Chuluun était venu m’accueillir à l’aéroport de la capitale, comme prévu. Il m’expliqua dans un anglais moyen que nous allions devoir voyager à moto jusqu’au site où résidait sa tribu et me demanda combien de temps je pensais pouvoir « tenir sur la moto ». Je réprimais un sourire en lui disant que j’étais solide. Ce que je n’avais pas anticipé, c’est que ce voyage prendrait 36 heures, plus du double de ce qu’il m’avait fallu pour venir en avion jusqu’à la capitale.
Cette interminable balade entrecoupée de rares bivouacs sur les chemins défoncés de la taïga fut l’occasion de : un, tester la résistance de mes lombaires, deux, admirer les magnifiques étendues sauvages du pays et trois, en apprendre un peu plus sur mon hôte. Chuluun était un jeune homme aux traits avenants qui appartenait au peuple Koman, que l’on surnommait au sein de l’ethnie Braga « le peuple qui court ». Dans un pays qui tirait une fierté historique de ses liens avec les chevaux, ces nomades qui allaient à pied figuraient au bas de l’échelle sociale. «Mon peuple a plus souvent été esclave que maître, m’expliqua Chuluun, mais nous avons toujours survécu à nos maîtres. Nous sommes résistants et, quoi qu’il arrive, nous endurons pour continuer à vivre sous le grand ciel».
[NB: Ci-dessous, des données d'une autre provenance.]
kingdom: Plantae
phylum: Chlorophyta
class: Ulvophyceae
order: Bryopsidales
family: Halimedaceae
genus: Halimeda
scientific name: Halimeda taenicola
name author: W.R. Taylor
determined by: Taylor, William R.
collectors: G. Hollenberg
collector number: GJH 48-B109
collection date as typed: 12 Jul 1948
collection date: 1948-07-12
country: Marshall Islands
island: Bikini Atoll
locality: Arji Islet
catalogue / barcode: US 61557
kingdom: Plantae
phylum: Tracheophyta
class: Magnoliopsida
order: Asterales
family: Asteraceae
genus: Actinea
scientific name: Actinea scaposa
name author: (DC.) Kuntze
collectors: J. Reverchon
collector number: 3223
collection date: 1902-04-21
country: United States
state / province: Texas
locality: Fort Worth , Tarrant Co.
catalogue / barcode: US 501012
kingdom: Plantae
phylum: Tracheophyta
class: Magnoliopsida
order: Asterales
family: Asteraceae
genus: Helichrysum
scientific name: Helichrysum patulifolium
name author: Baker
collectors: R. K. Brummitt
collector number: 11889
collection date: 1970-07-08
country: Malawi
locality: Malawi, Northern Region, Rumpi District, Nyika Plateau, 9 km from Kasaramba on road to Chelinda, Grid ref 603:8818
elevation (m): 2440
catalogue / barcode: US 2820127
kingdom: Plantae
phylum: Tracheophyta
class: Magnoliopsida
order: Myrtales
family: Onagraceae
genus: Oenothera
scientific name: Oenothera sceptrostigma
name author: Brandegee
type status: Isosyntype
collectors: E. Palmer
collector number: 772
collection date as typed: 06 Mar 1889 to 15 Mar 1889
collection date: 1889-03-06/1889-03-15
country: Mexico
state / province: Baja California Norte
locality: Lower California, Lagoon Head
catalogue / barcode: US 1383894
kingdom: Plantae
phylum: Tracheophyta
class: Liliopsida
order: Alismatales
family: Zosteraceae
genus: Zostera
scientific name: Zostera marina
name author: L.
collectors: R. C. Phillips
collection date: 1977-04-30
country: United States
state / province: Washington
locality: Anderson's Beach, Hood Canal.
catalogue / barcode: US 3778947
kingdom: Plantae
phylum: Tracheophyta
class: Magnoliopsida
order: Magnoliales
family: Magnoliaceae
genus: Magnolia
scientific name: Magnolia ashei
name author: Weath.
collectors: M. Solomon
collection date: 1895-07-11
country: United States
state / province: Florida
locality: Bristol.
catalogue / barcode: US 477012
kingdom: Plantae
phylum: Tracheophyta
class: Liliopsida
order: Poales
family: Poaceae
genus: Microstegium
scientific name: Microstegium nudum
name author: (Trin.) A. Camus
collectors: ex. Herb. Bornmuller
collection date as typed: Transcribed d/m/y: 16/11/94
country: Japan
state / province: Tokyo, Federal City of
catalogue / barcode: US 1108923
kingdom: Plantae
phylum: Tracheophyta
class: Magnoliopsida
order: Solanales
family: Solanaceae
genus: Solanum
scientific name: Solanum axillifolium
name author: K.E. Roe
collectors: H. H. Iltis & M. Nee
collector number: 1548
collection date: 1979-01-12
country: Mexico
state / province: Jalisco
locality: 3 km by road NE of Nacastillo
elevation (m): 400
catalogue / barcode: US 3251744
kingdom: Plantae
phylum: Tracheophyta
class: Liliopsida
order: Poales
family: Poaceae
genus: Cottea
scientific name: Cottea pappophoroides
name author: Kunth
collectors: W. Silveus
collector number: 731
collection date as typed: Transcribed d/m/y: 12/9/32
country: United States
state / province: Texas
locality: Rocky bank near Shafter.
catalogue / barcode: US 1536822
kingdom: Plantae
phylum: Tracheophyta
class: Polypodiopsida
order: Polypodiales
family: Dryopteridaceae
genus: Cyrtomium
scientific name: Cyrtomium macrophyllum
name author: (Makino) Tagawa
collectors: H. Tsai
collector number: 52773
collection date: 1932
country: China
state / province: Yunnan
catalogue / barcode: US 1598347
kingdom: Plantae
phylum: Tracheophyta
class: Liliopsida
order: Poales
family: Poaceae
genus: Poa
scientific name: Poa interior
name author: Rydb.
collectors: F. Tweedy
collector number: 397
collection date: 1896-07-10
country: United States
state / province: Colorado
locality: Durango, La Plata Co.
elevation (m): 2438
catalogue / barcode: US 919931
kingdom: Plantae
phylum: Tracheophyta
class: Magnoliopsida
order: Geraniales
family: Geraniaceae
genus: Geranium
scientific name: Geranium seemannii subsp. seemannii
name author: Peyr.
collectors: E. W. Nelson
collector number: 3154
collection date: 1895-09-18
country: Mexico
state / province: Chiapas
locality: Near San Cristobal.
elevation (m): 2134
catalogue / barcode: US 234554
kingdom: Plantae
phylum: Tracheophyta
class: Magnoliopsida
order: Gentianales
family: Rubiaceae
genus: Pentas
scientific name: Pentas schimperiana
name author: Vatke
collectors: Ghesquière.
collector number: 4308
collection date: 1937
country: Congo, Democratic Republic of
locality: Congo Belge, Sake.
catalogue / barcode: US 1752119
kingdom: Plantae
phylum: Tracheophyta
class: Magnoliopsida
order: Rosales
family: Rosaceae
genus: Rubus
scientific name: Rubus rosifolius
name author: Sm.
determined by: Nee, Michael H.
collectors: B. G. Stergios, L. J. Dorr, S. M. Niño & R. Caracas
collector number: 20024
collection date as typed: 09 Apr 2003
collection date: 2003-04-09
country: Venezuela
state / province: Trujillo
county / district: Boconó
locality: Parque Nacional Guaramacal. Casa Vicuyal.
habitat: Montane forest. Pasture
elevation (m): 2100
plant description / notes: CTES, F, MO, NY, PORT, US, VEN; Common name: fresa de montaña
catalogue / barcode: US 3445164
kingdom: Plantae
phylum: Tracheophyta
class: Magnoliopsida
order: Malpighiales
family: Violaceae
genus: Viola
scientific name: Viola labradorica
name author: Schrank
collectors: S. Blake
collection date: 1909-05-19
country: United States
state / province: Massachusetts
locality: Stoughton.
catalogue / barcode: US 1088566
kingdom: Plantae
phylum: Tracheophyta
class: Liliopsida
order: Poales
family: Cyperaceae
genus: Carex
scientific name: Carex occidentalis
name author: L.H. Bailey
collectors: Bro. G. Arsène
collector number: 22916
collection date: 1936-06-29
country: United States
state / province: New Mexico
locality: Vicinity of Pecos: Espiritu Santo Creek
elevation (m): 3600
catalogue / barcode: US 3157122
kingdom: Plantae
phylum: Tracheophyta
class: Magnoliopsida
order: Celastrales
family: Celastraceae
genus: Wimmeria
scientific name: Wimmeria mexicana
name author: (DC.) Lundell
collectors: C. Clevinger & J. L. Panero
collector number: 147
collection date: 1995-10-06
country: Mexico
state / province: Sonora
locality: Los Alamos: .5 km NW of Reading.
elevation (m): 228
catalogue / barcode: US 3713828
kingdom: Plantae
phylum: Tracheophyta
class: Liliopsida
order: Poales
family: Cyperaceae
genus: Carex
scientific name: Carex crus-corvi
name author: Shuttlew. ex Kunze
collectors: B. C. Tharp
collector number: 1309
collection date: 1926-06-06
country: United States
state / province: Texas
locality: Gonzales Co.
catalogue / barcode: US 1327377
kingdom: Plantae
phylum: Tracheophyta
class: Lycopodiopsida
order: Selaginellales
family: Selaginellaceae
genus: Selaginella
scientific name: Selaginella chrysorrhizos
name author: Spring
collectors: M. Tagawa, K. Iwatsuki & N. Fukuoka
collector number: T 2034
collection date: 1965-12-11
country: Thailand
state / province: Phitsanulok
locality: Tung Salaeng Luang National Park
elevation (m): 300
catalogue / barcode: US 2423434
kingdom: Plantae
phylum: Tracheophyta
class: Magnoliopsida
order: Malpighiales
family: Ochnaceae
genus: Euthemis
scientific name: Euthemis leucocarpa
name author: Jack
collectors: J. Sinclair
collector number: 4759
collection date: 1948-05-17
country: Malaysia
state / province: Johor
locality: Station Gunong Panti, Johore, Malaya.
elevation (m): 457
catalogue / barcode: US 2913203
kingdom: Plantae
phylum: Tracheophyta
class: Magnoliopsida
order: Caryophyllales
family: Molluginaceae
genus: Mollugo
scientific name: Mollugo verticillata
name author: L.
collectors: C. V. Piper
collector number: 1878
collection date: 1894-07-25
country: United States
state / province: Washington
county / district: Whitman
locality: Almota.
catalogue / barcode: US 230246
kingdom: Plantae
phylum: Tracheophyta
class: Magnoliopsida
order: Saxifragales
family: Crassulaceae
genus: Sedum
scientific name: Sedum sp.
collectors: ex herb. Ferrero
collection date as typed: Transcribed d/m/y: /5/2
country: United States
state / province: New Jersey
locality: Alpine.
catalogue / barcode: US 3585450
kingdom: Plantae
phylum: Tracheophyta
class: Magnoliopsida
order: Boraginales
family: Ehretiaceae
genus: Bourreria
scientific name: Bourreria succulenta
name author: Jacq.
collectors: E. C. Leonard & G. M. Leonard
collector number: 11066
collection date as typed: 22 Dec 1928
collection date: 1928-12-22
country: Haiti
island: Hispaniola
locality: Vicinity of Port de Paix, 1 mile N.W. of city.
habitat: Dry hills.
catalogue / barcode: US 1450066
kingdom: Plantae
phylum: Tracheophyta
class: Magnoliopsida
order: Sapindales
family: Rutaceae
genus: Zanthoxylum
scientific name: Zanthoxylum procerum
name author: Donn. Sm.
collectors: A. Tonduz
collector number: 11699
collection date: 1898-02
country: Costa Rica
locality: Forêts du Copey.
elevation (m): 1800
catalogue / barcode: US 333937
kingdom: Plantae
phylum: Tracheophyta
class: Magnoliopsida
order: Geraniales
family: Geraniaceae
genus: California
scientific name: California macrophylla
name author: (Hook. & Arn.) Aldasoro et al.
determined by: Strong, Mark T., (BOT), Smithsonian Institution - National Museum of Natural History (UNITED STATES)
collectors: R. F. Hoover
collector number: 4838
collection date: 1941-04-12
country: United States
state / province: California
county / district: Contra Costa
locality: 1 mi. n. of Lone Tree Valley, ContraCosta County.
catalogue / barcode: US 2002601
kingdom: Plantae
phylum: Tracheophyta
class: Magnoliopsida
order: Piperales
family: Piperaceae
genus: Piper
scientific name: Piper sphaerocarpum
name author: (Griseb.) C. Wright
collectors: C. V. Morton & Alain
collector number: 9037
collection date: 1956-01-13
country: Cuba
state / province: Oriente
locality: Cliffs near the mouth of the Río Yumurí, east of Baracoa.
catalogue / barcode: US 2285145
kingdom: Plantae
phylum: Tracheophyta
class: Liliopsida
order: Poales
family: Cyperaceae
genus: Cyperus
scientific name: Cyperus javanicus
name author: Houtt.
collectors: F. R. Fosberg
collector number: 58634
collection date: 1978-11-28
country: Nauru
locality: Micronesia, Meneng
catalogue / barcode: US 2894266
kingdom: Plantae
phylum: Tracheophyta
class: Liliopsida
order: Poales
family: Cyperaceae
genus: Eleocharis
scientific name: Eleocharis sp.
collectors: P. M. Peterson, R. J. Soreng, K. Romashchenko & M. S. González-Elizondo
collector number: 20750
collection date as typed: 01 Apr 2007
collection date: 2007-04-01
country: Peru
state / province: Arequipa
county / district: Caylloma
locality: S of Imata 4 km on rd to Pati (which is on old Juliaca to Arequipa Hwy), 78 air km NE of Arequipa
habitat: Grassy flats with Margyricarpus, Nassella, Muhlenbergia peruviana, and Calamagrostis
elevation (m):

Endurer. Chuluun ne faisait pas seulement allusion à l’hostilité glaciale des grandes plaines du nord mais aussi aux épreuves imposées par le parti communiste, à la tête du pays entre 1924 et 1992. Au nom de la modernisation, le parti avait voulu sédentariser les nomades et interdire le chamanisme, spiritualité principale de l’ethnie Braga jugée rétrograde. Après des décennies de persécutions sanglantes, la situation politique s’était apaisée et le chamanisme était à nouveau toléré, mais de nombreuses peuplades avaient disparu, emportant leurs traditions millénaires dans la tombe. Chuluun parlait de chamanisme en connaissance de cause. En effet, son grand-père était le chaman de sa tribu et, ajouta-t-il énigmatique, le seul à avoir le don d’aller et de revenir du « pays noir ».
Nous roulions sans croiser âme qui vive depuis des heures quand Chuluun m’ordonna de ne plus faire un geste et surtout de ne pas regarder. Obéissant à demi, je me plaquai contre son dos et c’est du coin de l’œil que je vis une colonne de motos et de Jeeps nous dépasser dans un nuage de poussière. Chuluun m’informa que nous n’étions pas loin de la frontière russe et qu’il n’était pas rare que des bandes de mercenaires armés passent la frontière. Leur présence dans les parages ne présageait rien de bon.
Nous finîmes par arriver sur le site où campaient les Koman. Je voulus faire bonne figure mais j’avais les reins en compote, le dos rompu et les membres gelés. On m’installa dans une yourte préparée à mon intention et, vaincu par la fatigue, je fus incapable d’en bouger pendant une journée entière. Solide, tu parles ! Quand j’émergeai enfin de mon long sommeil, deux hommes à l’air affable étaient assis face à moi : Chuluun et un vénérable vieillard vêtu d’une tunique multicolore. L’aîné versa trois bols de thé fumant et m’en tendit un d’un geste amical. Il parlait en mongol, Chuluun traduisait :
« Sois le bienvenu parmi nous, Khariin Khun (étranger). C’est dommage de faire un si long voyage pour dormir autant ». Ravi de son bon mot, l’ancêtre sourit. J’avais devant moi l’homme qui courait avec la mort. Il se nommait Yuuni.